Monday, 5 April 2021

Listening in lockdown

some Easter flowers

We’re amateur musicians.  We enjoy playing and (in my case) singing, but giving concerts, performing in public, is not a high priority for us.  But this period of uncertainty has left us frequent disappointments, when the rare chances we might have to play music with friends (we have a group of 4, 2 couples, which used to get together playing baroque trio sonatas) are cancelled again and again because of Covid.  Sadly I think our next date later in April will be added to the cancellation list.

All the same, Mary has been pleased and touched to be asked to help out at the Vauvert music school where she has her cello lessons.  Her teacher is unwell, and M has been asked to stand in for her working with individual young pupils.  Even without Covid it would only have been for a short time, and the latest lockdown measures curtail it even more, but it is both an unexpected extra thing to do, more variety, but at the same time a bit daunting.  Tomorrow’s will be the last session for now, but she’ll be back later in April to complete the lessons, around 20 young people of varying abilities over two days a week normally.  Of course, whatever her qualities as a cellist her experience as a teacher and musician means that she has things to offer and she has enjoyed meeting the pupils so far.  Meanwhile my choir in Montpellier is postpones again and again, and the various schemes that have been suggested for sectional rehearsals don’t seem to me to be very useful even when they were allowed.

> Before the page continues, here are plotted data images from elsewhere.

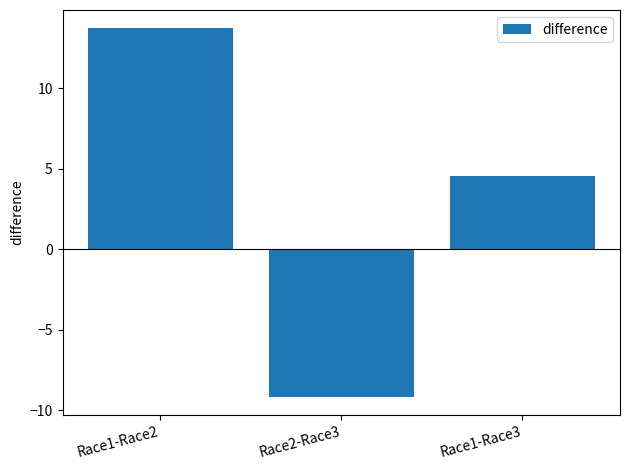

What is the change in value from Race1-Race2 to Race1-Race3?

-9.2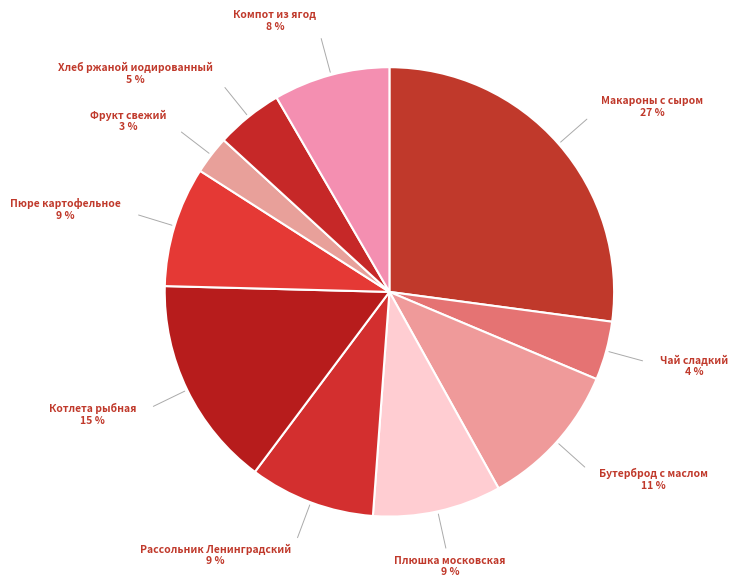

Rank the categories by value from highest to lowest.

Макароны с сыром, Котлета рыбная, Бутерброд с маслом, Плюшка московская, Рассольник Ленинградский, Пюре картофельное, Компот из ягод, Хлеб ржаной иодированный, Чай сладкий, Фрукт свежий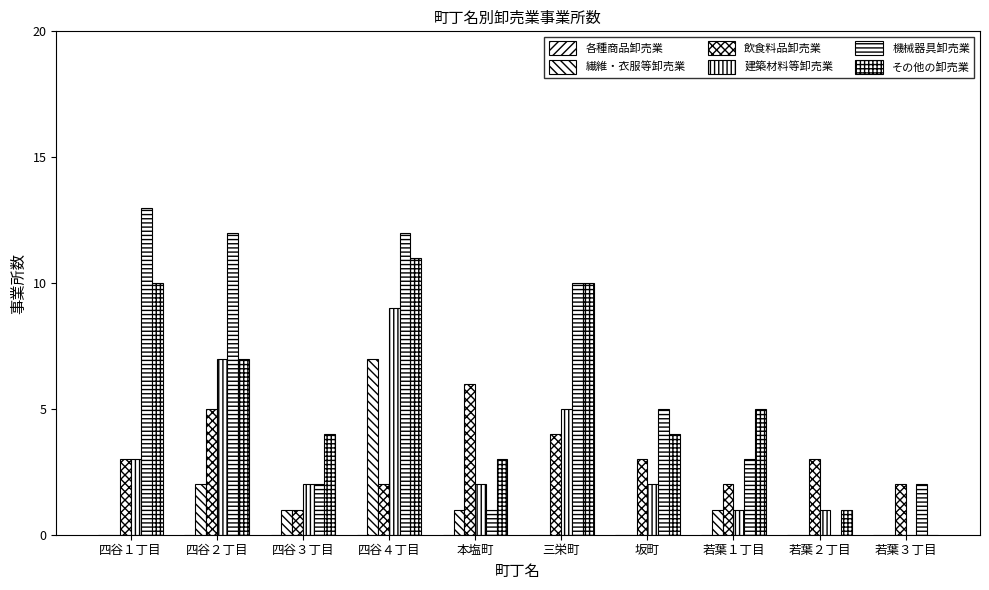

What position from the right is 本塩町?

6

soprano and flute, following Jesus to the cross
All of which leaves us with the alternatives of listening to radio and recordings.  To be honest, these days that attracts me more than performing, and there are plenty of inspirational things to listen to.  At Easter there are of course Bach Passions on offer, and while Mary was out meeting her pupils on Wednesday I listened to a broadcast of the St Matthew Passion which I don’t know very well, a Dutch performance with beautiful singing and playing, particularly a lovely tenor evangelist.  The 3 hours’ music took me through mundane morning chores and past lunch too!  Listening is more practical in combination with other simple tasks – you aren’t glued to a screen, and so can listen as you potter about.  I’ve enjoyed the more flexible opportunities available through podcasts and ‘catch-up’ radio, especially since we’ve acquired high-quality wireless (Bluetooth) speakers.

 This Easter Sunday, we played a lovely tv programme of excepts from the Messiah from English National Opera at the Coliseum.  Marvellous soloists, including Iestyn Davies whom we heard live in Handel, Saul, at Glyndebourne.  The chorus and orchestra of the English National Opera, including wonderful valveless trumpets, were spread right across the auditorium, which turns out to have a very good acoustic when empty - never of course heard like that except in these odd times.  But singing and playing widely spaced like that must have been a great challenge, successfully surmounted.  And we also played the Easter service from King's College Cambridge - as at Christmas the tenors and basses of the choir were replaced by the Kings Singers, who blended well with the boys' voices.